§ **Provided passage**
------------
Did you eat at the Old Farmhouse restaurant and tea rooms in Burley at all? It's owned and run by my cousin and her husband who is the head chef too. We've not been for years but keep thinking we must go soon. As a child we always used to play at a place that had us all in fits of giggles with it's name...longslade bottom!! Doesn't seem quite so funny now we're all grown up.


----------



## vcm5 (Apr 20, 2011)

Great pictures! Looks like it was an amazing trip! My grandparents live in Sussex and I just love going to visit them - nothing like the relaxed countryside to rejuvenate you!


----------



## elly (Nov 21, 2010)

Wimbles said:


> beautiful photo's Elly and Chester looks so handsome in his shades.
> 
> Did you eat at the Old Farmhouse restaurant and tea rooms in Burley at all? It's owned and run by my cousin and her husband who is the head chef too. We've not been for years but keep thinking we must go soon. As a child we always used to play at a place that had us all in fits of giggles with it's name...longslade bottom!! Doesn't seem quite so funny now we're all grown up.


No we didnt but I remember seeing it, wow, small world!!! Yes you must go soon, we will be taking our girls there as soon as I get over my operation! We loved it so much :smooch:


----------



## elly (Nov 21, 2010)

vcm5 said:


> Great pictures! Looks like it was an amazing trip! My grandparents live in Sussex and I just love going to visit them - nothing like the relaxed countryside to rejuvenate you!


Thanks, it was. Wow, which part of Sussex are they in!?! Are you/they english?!


----------



## WendyO (Feb 28, 2011)

Gorgeous pictures of both the countryside and your handsome boy! Some day (soon) I am going to travel to England - it's something I've always wanted to do. Thank you for sharing your photos.


----------
------------
§ **Data shown**
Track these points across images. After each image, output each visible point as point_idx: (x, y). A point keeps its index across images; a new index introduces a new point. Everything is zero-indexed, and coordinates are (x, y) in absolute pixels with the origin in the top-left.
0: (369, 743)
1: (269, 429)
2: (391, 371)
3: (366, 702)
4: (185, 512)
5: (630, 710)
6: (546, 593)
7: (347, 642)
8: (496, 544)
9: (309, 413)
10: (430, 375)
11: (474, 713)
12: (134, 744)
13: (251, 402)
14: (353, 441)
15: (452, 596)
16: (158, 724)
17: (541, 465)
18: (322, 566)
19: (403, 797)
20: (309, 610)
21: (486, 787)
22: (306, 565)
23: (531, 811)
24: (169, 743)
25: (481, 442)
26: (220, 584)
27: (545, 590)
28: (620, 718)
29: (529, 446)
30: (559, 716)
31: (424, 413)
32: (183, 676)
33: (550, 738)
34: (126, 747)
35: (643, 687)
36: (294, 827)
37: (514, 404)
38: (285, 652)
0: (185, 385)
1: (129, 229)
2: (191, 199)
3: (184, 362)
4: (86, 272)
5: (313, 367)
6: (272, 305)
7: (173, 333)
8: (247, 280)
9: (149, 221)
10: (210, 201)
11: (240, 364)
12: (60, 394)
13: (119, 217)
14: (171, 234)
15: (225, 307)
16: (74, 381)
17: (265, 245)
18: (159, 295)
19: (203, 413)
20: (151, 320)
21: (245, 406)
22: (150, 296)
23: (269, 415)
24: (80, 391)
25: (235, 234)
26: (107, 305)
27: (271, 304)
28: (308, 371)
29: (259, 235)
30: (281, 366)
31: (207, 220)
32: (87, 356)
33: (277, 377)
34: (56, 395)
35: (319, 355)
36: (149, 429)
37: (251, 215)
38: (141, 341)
------------
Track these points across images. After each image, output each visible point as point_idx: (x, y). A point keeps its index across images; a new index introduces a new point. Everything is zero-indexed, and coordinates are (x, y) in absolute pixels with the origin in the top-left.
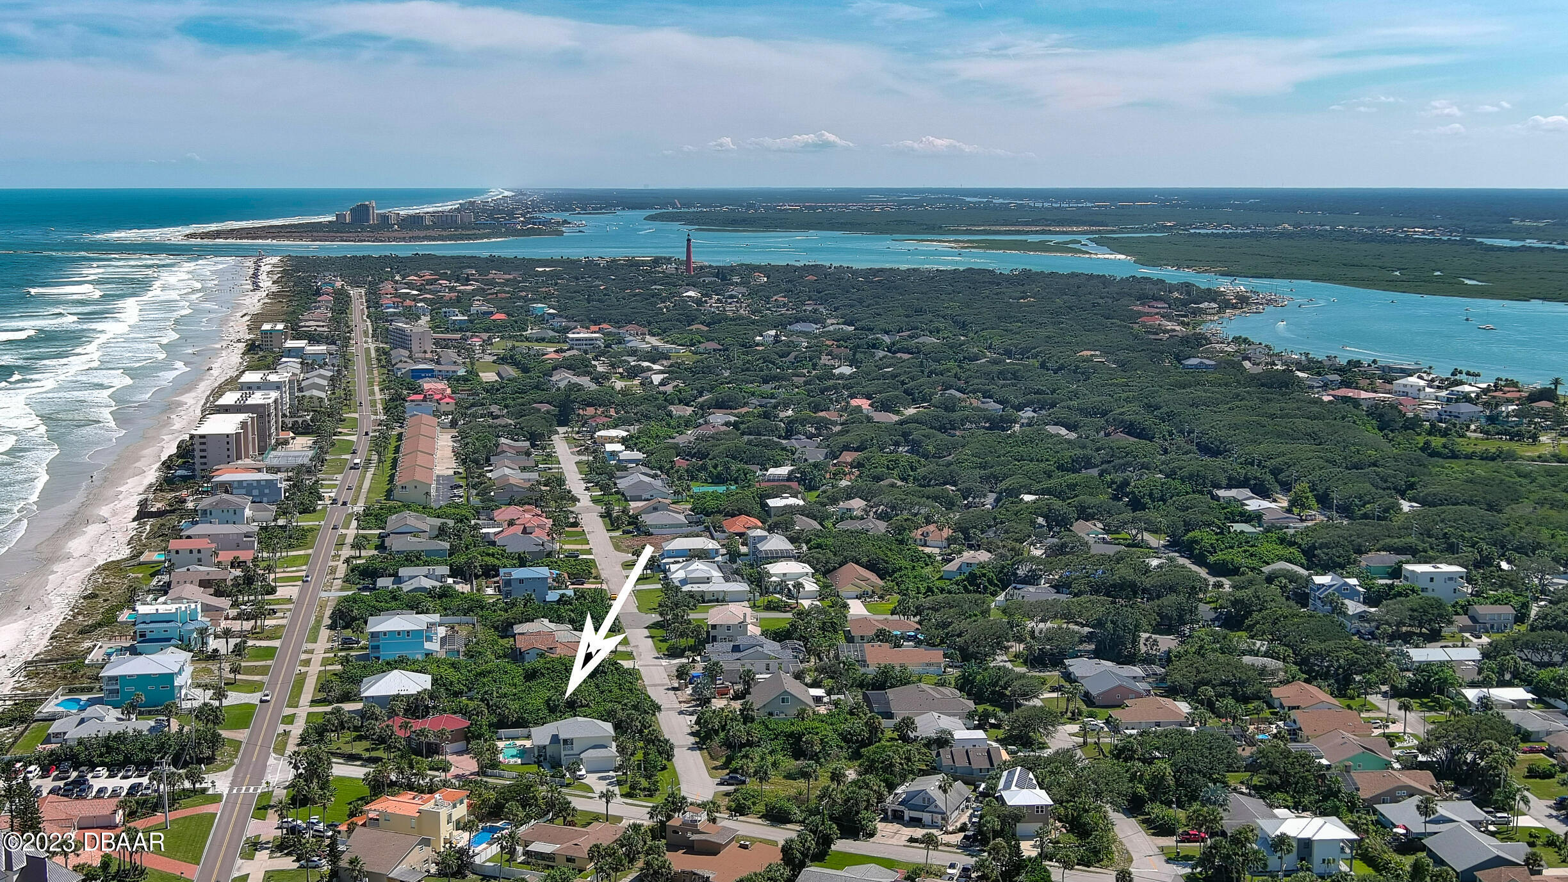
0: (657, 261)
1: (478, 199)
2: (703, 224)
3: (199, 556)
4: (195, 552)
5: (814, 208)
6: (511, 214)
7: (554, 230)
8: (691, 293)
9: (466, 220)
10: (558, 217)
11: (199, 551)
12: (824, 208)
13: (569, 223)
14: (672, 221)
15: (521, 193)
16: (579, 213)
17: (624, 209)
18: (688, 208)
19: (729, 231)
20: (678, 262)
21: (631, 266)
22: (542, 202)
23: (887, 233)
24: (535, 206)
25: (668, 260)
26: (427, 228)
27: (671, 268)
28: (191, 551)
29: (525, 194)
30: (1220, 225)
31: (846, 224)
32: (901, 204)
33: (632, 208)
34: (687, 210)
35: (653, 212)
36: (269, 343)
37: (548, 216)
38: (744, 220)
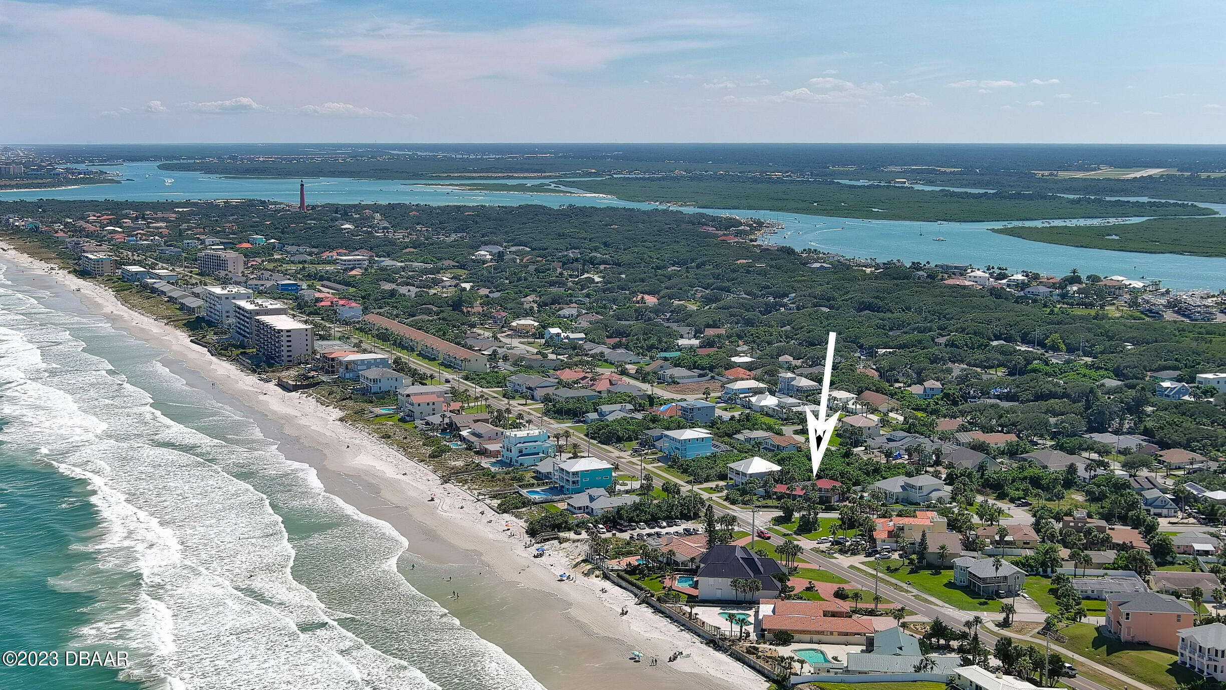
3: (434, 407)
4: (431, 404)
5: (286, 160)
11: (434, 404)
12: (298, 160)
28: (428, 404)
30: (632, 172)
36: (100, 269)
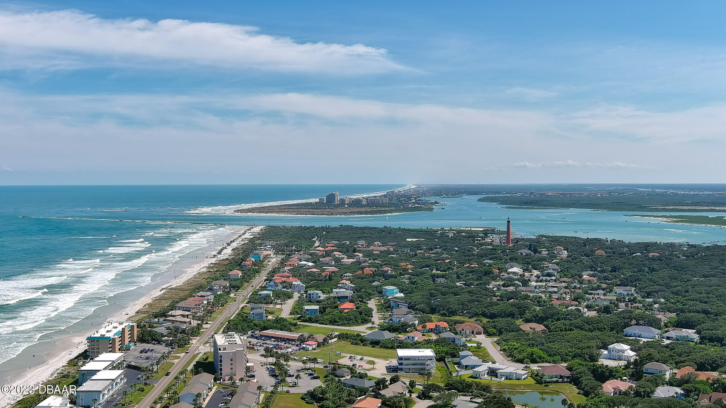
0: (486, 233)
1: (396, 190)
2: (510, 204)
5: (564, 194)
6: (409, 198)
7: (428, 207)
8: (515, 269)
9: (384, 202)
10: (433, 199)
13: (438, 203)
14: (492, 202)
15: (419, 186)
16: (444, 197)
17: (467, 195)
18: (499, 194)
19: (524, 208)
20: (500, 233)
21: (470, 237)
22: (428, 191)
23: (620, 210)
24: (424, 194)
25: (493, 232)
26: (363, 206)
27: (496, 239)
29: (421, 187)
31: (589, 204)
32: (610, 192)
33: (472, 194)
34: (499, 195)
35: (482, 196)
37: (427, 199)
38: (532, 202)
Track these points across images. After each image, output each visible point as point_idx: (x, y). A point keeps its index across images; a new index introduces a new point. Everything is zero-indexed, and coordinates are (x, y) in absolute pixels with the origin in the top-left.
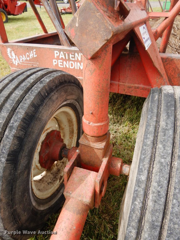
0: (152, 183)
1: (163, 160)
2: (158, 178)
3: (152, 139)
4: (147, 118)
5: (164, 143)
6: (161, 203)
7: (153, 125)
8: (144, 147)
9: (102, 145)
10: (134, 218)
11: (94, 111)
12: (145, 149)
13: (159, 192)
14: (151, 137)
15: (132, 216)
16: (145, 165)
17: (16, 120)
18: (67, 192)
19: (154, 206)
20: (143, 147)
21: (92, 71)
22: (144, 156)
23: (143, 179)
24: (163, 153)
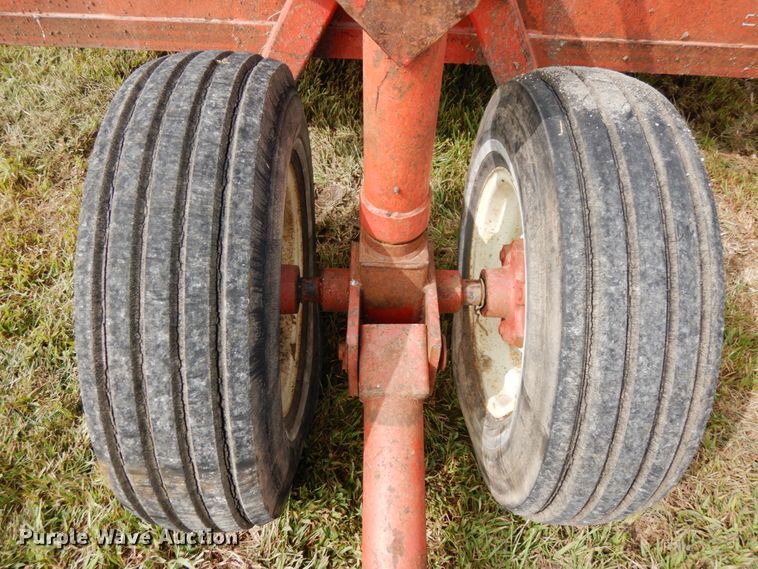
------------
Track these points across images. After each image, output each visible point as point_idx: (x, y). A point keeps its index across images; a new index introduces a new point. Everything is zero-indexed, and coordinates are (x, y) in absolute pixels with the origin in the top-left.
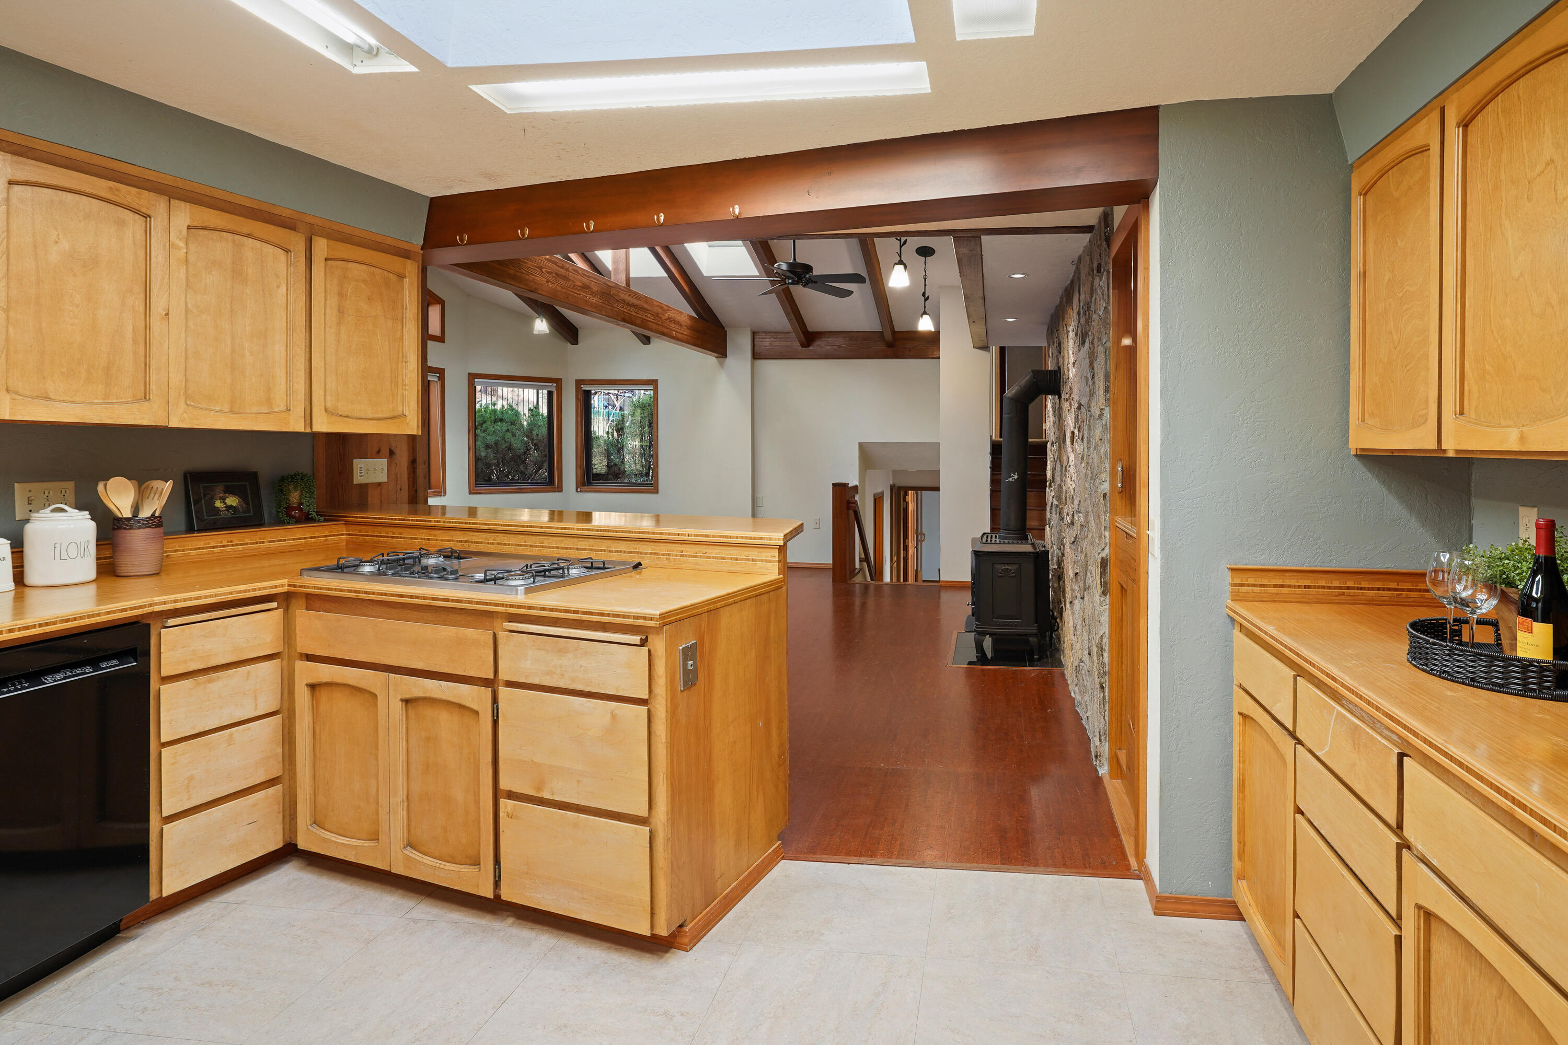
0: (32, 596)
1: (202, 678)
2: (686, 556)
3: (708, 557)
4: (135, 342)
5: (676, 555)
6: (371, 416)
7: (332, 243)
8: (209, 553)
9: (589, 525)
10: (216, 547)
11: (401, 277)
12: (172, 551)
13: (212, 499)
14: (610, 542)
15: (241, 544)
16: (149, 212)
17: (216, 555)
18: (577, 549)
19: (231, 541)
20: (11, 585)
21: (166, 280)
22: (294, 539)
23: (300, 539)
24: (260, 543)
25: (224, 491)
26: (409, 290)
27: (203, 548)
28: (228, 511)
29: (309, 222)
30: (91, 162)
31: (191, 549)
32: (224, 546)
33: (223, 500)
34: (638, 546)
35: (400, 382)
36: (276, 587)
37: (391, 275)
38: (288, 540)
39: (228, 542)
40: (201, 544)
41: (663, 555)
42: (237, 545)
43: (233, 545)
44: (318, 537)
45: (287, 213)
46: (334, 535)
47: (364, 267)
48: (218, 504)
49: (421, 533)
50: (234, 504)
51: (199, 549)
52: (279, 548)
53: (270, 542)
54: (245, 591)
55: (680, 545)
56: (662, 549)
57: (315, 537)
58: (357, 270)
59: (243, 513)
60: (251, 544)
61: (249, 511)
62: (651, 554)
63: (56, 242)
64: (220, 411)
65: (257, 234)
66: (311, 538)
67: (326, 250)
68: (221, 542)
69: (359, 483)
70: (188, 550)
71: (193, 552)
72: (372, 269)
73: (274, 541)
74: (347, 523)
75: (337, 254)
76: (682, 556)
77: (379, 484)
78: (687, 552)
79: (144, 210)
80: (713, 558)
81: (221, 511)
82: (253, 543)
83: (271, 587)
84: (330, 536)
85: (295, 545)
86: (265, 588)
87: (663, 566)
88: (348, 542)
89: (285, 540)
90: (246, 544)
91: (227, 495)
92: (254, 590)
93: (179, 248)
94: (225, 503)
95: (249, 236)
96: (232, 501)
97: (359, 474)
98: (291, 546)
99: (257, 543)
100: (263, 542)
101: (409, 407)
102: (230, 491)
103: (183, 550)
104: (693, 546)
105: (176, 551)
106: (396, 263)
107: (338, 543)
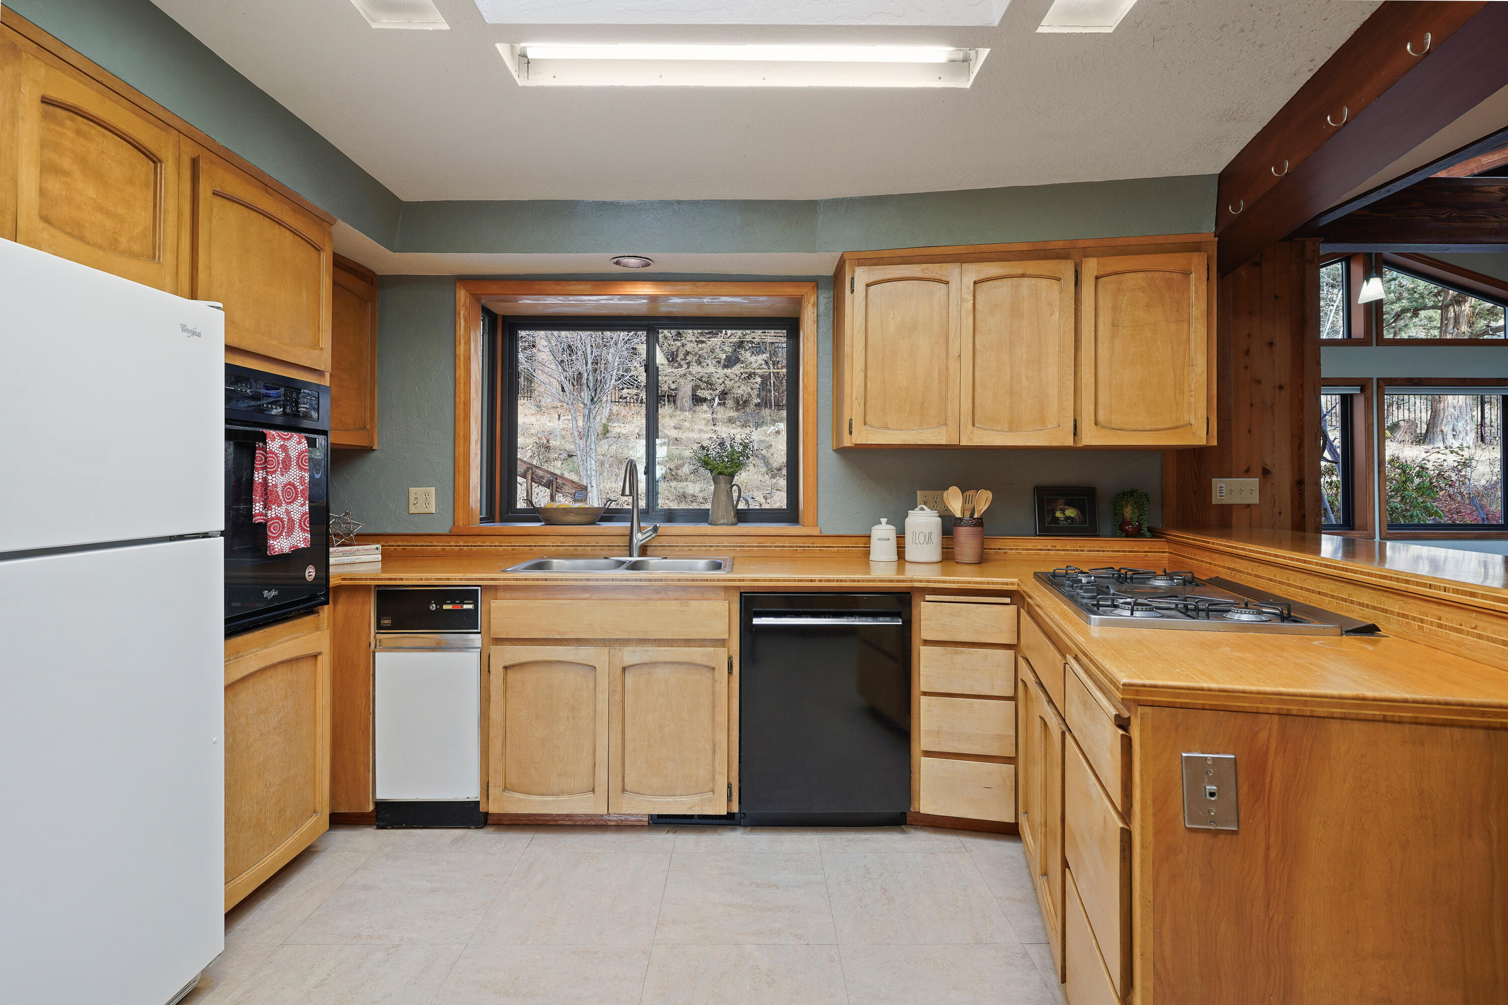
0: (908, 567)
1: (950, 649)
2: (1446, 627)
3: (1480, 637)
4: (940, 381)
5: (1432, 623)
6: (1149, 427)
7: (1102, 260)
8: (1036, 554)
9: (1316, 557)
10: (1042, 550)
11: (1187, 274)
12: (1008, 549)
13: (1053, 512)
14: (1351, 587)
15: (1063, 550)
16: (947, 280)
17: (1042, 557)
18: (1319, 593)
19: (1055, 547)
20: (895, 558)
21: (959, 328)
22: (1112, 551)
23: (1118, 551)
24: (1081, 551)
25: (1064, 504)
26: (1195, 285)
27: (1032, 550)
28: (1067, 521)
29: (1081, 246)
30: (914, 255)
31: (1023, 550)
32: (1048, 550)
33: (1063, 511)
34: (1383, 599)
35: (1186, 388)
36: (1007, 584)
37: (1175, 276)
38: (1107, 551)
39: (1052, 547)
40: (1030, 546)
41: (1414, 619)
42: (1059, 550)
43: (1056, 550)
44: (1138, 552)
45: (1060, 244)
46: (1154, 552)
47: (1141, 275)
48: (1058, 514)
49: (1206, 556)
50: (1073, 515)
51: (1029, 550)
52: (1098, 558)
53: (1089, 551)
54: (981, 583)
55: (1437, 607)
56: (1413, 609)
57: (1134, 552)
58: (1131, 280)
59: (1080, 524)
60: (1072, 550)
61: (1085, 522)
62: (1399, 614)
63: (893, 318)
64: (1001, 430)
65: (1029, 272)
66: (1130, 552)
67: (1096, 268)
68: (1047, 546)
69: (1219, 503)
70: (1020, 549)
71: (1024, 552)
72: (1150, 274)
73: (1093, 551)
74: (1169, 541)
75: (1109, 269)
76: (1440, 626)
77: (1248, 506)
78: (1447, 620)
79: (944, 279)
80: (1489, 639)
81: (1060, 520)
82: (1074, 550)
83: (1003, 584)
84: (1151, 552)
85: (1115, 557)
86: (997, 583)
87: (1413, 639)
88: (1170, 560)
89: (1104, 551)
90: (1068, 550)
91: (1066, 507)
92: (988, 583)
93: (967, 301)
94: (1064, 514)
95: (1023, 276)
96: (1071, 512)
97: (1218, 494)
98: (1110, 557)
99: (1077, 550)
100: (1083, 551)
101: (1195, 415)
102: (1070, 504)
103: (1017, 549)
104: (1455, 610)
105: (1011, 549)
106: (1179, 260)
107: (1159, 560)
------------
§ **Required tasks**
1: According to the forum thread, where do vcm5's grandparents live?
2: Does each statement agree with the forum thread? Answer yes or no for each, quoting the deciding words. (a) Elly ate at the Old Farmhouse restaurant and tea rooms in Burley. (b) WendyO has always wanted to travel to England. (c) Chester appears in the photos wearing shades.
3: Repeat the forum thread's wording between "Gorgeous pictures of" and "sharing your photos.", inclusive.
The records are separate material and do not belong to the forum thread.

§ **Answers in order**
1: In Sussex.

2:
(a) No: "No we didnt but I remember seeing it"
(b) Yes: "Some day (soon) I am going to travel to England - it's something I've always wanted to do."
(c) Yes: "Chester looks so handsome in his shades."

3:
Gorgeous pictures of both the countryside and your handsome boy! Some day (soon) I am going to travel to England - it's something I've always wanted to do. Thank you for sharing your photos.